Like most auto rental companies, Enterprise sells some of its vehicle fleet to both dealers and directly to consumers. Enterprise owns and manages about 130 used car lots nationally. Hertz, by comparison, operates roughly 75 used car dealerships, according to its website.

Enterprise, which is part of privately held Enterprise Holdings, does not make its vehicle sales figures public. Mr. Broughton said Enterprise completed its best auto sales year ever for its 2016 fiscal year ending July 31. For fiscal year 2015 the company reported "double-digit sales volume growth by featuring more than 250 makes and models of certified high-quality, late-model used cars, trucks, vans and SUVs." Enterprise touts a "low-pressure, haggle-free buying experience" as part of its pitch.

The new campaign comes as the broader used vehicle market is expected to grow more competitive. One factor is that the supply of vehicles is growing, led by more vehicles coming off lease. This contrasts with market trends that occurred in the wake of the Great Recession when car leasing activity slowed because credit was tight, said Michelle Krebs, senior analyst for Autotrader.

But now "there's a surge of used cars coming on the market," she said. "So there is a lot of competition for the customer. And I suspect that is why [Enterprise] is getting up an advertising program because there is so much more competition for customers, both new and used, right now."

There is also more competition for car-sharing, which refers to short-term, hourly rentals that typically occur without human intervention via reservations using mobile apps.

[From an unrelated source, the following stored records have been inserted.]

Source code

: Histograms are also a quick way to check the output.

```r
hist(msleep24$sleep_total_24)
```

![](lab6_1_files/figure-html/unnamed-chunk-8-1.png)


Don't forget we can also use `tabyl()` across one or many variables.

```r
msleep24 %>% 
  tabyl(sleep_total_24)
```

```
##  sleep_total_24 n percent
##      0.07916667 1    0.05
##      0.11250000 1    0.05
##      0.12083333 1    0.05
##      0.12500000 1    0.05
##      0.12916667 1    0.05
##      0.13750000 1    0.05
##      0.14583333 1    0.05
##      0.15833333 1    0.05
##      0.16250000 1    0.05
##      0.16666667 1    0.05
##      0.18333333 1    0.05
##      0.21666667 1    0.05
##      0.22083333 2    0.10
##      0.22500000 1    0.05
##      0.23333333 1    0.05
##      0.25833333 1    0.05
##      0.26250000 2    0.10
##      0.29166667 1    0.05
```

Zipcar, which helped pioneer car-sharing, was acquired by Enterprise competitor Avis Budget Group in 2013. Since then, the field has become more crowded as automakers increase investments in their own car-sharing services. For instance, General Motors is pouring money behind a new "personal mobility" brand called Maven that includes a car-sharing program that recently expanded to Boston, Washington, D.C. and Chicago.

Enterprise's program, which is called CarShare, is available in 34 states and Washington, D.C., including at more than 100 college campuses. Key markets include New York, Chicago, Boston, Philadelphia, Toronto and San Francisco.

The new campaign will lean heavily on content marketing aimed at reaching potential consumers through their passions, such as music, travel and food. Enterprise recently sponsored a spring tour for the solo debut of Charles Kelley of Lady Antebellum. The tour was called "The Driver Tour Picked Up By Enterprise." As part of the sponsorship Enterprise produced a series of videos called the "Driver Diaries of Charles Kelley."